For many people, the last they heard of Perry Noble was back in 2016. At the time he was the founder and lead pastor of Newspring Church, an SBC mega-church with a daily attendance of 32,000. He was seen as a rock star in evangelical circles, headlining major conferences and sending social media ablaze with every new provocation from the pulpit. He was also widely known for several minor scandals, such as playing AC/DC’s ‘Highway to Hell’ for their Easter service, being rebuked by his denomination for bad theology when he called the 10 commandments “10 promises” and to a lesser extent being the foil to reformed folk and discernment bloggers alike when he rebuked congregation members in his church who said they wanted to go “deeper” and dismissed them as “jackasses.’
Then the story broke. Perry Noble had been kicked out of his church by his elders for his “posture toward his marriage and increased reliance on alcohol and other behaviors.” (essentially being an alcoholic whose life and marriage was out of control.)
Unfortunately, reconciliation did not occur, either with the Church or with his wife. A year after he had been whisked away, the elders at Newspring still deemed Noble unfit for ministry, with lead Pastor Clayton King informing the congregation “Perry currently does not meet the biblical qualifications of a pastor, teacher, shepherd.”
Removed from his Church, he spent 30 days in rehab and went through a dark time of depression and doubt, including having suicidal thoughts at having lost it all. With no more involvement with Newspring and no money coming in (other than the monster severance package he likely received) he founded a business called “The Growth Company”. The company offers on-site, personal Church consulting and workshop, with the goal of growing your Church. In the case of the latter, it comes in the form of a 6-hour workshop, capped out at 5 participants, at a cost of $2000 a pop. Furthermore, he offers other personalized consulting to develop “A strategic plan to help you shatter your next growth barrier, A crystal clear marketing and outreach initiative that will increase your attendance…a strategic process that helps you move people from attender to convert to fully devoted follower of Christ. “
Perry also wrote several ebooks on losing weight, overcoming anxiety, and started an online Church, which featured him in his living room giving little mini-sermons/ rambling talks to whatever people still disagreed with the decision to give him the boot out of NewSpring. Slowly by surely, things started to calm down in his life.

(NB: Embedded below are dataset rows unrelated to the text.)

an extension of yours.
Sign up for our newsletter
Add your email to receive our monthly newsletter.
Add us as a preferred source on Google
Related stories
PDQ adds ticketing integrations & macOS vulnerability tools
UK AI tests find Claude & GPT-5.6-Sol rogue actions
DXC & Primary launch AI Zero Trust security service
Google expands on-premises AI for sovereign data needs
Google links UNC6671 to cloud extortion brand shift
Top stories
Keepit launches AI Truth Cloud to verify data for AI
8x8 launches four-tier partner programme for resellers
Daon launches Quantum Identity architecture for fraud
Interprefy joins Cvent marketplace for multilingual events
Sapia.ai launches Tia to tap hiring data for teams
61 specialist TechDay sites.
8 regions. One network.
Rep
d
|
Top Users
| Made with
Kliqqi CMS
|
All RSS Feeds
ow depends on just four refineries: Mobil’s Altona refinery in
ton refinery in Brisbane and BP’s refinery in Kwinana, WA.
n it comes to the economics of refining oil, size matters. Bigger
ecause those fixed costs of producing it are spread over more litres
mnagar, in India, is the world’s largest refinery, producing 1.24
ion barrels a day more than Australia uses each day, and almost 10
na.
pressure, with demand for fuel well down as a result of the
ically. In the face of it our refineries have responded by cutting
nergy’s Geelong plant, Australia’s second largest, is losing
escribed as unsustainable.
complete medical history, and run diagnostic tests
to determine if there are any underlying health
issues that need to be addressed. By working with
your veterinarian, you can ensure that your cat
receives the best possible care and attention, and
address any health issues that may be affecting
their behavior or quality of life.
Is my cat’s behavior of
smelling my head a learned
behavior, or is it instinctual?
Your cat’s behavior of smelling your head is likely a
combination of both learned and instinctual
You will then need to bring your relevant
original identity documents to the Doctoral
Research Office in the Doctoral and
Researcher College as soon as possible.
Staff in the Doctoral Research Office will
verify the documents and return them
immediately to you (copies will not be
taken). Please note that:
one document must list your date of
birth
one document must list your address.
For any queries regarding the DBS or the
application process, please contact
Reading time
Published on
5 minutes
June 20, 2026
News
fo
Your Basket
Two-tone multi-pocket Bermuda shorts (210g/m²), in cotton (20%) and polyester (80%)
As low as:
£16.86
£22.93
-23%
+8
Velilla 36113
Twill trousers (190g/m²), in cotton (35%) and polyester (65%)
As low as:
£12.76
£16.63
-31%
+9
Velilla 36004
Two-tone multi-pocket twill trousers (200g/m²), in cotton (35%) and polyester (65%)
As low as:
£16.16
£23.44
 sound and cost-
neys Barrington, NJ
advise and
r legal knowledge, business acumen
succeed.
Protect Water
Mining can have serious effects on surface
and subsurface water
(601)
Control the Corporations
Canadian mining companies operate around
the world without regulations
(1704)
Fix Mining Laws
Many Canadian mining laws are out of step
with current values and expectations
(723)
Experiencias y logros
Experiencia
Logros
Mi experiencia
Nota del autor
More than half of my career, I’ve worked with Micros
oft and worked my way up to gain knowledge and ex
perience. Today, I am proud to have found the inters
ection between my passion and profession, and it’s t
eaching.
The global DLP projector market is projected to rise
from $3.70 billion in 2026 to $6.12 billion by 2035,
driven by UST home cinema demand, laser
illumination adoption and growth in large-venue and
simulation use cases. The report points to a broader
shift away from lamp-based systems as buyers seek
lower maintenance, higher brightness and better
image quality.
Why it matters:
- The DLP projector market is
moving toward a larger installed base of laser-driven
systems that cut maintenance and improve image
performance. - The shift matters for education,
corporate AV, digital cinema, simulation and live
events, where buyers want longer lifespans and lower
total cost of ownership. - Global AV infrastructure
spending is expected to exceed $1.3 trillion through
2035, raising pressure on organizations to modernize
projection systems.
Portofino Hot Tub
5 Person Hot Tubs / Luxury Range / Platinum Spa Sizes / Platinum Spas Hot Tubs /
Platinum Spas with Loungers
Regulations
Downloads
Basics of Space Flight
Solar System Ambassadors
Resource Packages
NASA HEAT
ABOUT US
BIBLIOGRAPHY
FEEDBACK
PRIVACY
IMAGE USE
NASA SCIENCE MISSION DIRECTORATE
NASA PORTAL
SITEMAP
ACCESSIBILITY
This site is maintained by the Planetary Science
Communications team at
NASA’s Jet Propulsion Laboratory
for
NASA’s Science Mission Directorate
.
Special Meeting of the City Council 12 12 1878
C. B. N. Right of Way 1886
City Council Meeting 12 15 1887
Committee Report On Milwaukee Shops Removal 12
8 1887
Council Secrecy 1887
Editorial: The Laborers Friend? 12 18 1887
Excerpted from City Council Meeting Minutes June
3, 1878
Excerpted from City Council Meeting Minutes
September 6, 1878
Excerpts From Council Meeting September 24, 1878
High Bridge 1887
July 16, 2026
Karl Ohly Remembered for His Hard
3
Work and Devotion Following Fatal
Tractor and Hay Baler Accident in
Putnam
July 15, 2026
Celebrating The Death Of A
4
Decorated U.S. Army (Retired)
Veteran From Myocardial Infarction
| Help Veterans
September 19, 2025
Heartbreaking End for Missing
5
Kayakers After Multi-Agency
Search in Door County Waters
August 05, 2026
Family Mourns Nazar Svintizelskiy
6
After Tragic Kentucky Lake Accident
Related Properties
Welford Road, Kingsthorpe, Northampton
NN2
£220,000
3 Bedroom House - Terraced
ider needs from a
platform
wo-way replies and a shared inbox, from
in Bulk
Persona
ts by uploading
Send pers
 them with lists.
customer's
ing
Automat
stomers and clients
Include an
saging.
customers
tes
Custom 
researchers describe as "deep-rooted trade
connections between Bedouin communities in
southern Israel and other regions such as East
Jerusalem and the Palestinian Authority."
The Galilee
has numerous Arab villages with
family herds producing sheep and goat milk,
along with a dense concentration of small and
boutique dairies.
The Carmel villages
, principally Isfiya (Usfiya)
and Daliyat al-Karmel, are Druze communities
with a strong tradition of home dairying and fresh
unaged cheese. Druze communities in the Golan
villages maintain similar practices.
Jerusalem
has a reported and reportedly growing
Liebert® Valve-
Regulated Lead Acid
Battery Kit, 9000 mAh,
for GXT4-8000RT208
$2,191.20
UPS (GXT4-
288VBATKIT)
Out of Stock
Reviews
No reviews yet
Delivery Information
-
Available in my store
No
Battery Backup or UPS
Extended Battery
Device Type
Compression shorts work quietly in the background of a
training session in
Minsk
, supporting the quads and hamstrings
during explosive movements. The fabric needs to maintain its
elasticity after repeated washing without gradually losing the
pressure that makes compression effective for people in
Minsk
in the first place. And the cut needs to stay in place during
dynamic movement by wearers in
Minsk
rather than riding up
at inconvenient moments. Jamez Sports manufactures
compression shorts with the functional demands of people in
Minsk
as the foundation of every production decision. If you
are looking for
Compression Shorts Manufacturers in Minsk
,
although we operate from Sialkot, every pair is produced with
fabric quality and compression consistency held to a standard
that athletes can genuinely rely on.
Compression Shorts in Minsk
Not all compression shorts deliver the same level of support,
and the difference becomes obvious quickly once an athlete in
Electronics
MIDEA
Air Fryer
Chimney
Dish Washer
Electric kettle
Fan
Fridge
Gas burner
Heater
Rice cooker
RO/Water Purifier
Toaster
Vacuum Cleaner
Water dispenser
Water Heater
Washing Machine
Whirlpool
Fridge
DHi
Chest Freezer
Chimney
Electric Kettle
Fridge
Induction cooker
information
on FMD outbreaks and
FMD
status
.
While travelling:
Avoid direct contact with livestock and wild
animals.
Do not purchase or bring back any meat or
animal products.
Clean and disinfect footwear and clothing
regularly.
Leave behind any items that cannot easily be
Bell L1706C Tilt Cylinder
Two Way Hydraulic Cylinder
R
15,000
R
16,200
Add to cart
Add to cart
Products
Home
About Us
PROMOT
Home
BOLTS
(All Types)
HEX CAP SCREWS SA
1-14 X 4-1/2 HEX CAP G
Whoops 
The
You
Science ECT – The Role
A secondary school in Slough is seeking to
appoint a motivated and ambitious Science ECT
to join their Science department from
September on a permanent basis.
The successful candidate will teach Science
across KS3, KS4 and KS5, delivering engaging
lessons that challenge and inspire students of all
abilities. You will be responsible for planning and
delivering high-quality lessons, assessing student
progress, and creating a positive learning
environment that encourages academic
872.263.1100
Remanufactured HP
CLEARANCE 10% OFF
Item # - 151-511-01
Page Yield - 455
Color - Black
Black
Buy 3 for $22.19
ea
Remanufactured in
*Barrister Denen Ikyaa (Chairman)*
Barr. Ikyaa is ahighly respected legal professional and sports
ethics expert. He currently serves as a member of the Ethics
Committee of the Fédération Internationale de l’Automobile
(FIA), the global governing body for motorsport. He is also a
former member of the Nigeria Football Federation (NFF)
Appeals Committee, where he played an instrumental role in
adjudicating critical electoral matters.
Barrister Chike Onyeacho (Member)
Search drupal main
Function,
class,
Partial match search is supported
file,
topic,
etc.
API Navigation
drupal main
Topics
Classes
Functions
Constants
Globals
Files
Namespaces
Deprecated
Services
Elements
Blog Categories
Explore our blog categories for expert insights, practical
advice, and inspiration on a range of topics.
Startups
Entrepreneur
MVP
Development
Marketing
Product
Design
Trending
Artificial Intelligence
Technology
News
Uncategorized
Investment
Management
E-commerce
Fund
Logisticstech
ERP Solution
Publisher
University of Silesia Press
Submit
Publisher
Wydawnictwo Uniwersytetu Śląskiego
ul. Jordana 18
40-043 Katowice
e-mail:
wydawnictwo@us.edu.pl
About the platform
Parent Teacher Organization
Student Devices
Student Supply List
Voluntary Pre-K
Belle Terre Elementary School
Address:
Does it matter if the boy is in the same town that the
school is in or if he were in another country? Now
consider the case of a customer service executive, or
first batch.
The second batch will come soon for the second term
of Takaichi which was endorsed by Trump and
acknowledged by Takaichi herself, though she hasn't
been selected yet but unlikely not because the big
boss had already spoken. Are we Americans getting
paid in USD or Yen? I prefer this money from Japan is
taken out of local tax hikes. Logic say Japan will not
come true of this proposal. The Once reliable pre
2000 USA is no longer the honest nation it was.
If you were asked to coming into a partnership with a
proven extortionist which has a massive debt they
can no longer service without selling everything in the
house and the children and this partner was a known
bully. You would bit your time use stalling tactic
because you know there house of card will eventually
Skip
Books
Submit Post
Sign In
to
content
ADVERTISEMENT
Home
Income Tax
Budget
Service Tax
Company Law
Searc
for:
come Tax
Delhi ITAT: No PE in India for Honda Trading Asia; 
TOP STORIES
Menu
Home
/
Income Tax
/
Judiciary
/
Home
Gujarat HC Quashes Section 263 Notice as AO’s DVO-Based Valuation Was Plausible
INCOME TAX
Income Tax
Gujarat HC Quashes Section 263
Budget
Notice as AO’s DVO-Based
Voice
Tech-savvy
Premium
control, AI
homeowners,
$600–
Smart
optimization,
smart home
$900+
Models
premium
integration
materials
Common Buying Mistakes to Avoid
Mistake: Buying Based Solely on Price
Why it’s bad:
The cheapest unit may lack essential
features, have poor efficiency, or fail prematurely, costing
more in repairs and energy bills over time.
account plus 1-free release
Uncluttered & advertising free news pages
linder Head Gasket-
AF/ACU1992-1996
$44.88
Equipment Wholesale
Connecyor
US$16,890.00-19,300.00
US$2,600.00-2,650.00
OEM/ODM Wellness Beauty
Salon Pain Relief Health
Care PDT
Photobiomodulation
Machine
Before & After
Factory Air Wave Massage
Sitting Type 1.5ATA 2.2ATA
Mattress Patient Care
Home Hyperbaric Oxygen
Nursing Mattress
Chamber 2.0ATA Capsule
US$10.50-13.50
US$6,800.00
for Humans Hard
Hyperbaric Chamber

In those two years his audience stuck around and grew, and grew, and in January 2019 he made the decision to go from an online service to a physical location. Named “Last Chance Church,” it focuses on and is themed around the notion of ‘it’s ok to be not ok” and on “being real” about how messed up you really are, but embracing that because “God wants to give you a second chance” and “The best is yet to come.”
Worried about whether anyone would show up to his Church on the big grand opening onJanuary 27, 2019, Perry needn’t have stressed. Over 700 people showed up across two different services, so much so that they had to turn people away.
In the eleven months since these numbers have only increased. Second Chance is averaging close to 800 people across three services and their kids program has close to 70 children. Continuing this trend, they had almost 1450 people attend their Easter service, 1500 for Christmas service, and have claimed that they’ve seen several hundred people saved.
This attendance is nearing mega-church numbers, and in fact, even on a regular Sunday morning service, Noble’s Church is larger than 98% of churches in North America.
As far as his temperment and previously obstreperous disposition, some things change, and some stay the same. He’s not so arrogant as he used to be, and his sermons are generally more subdued, focusing on Christianized self-help mantras. He still twists scripture on a weekly basis and can’t exegete his way out of a paper bag. He hasn’t played anything like “highway to hell” for Easter, but he did do a sermon series on the violent and disgustingly pornographic TV show Game of Thrones, featuring an iron throne on the stage, and all the greeters wearing Game of Thrones fan shirts.
All things considered, things are looking up for Perry Noble. His progress and trajectory in the last year is on the rise and in a few years he will likely have one of the biggest churches in the US, again. In the mega-church world, it is only a matter of time before hot talent cycles between “disqualified” and “better and more broken and real than before.” In Perry’s case, he fits that to a tee.